Below are records with pictures in them; print them exactly, omitting the pictures.

--- EXCERPTED DATA ---

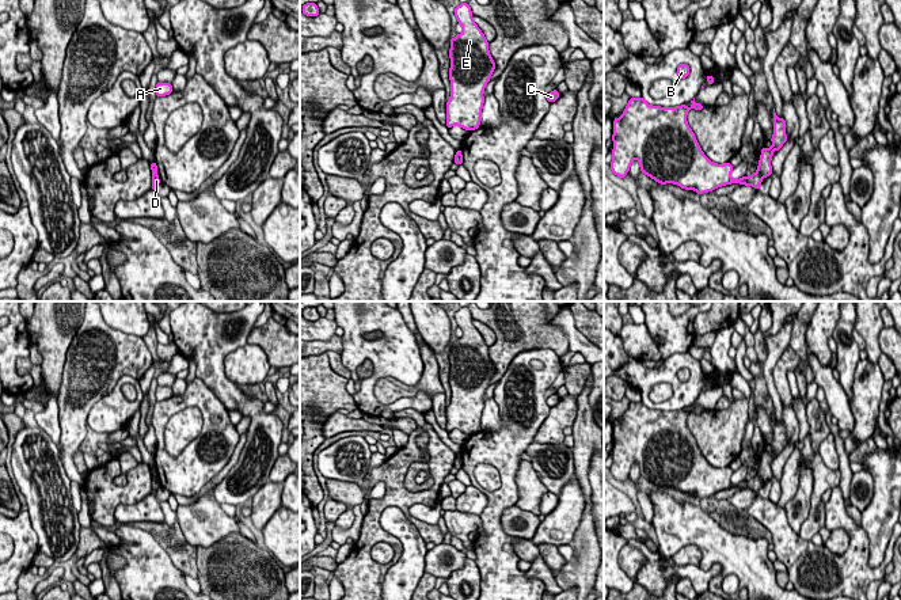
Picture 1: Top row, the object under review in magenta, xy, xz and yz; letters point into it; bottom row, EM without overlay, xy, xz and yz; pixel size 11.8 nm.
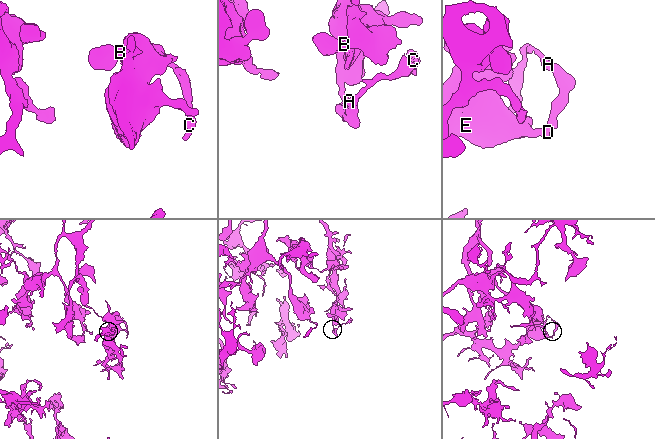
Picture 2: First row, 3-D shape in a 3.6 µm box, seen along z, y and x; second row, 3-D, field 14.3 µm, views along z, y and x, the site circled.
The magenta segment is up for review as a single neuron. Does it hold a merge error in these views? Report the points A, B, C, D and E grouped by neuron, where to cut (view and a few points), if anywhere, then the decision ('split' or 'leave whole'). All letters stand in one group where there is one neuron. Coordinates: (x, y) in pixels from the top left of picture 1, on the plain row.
groups A C / B D E; cut yz (757, 474), (763, 481); split

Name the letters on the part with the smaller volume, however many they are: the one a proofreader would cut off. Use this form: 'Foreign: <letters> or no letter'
Foreign: A, C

---

§ **OUTPUT FOR THIS TASK**
Picture 1: Top row, the object under review in magenta, xy, xz and yz; letters point into it; bottom row, EM without overlay, xy, xz and yz; pixel size 11.8 nm.
Picture 2: First row, 3-D shape in a 3.6 µm box, seen along z, y and x; second row, 3-D, field 14.3 µm, views along z, y and x, the site circled.
The magenta segment is up for review as a single neuron. Does it hold a merge error in these views? Report the points A, B, C, D and E grouped by neuron, where to cut (view and a few points), if anywhere, then the decision ('split' or 'leave whole'). All letters stand in one group where there is one neuron. Coordinates: (x, y) in pixels from the top left of picture 1, on the plain row.
groups A C / B D E; cut yz (757, 474), (763, 481); split

Name the letters on the part with the smaller volume, however many they are: the one a proofreader would cut off. Use this form: 'Foreign: <letters> or no letter'
Foreign: A, C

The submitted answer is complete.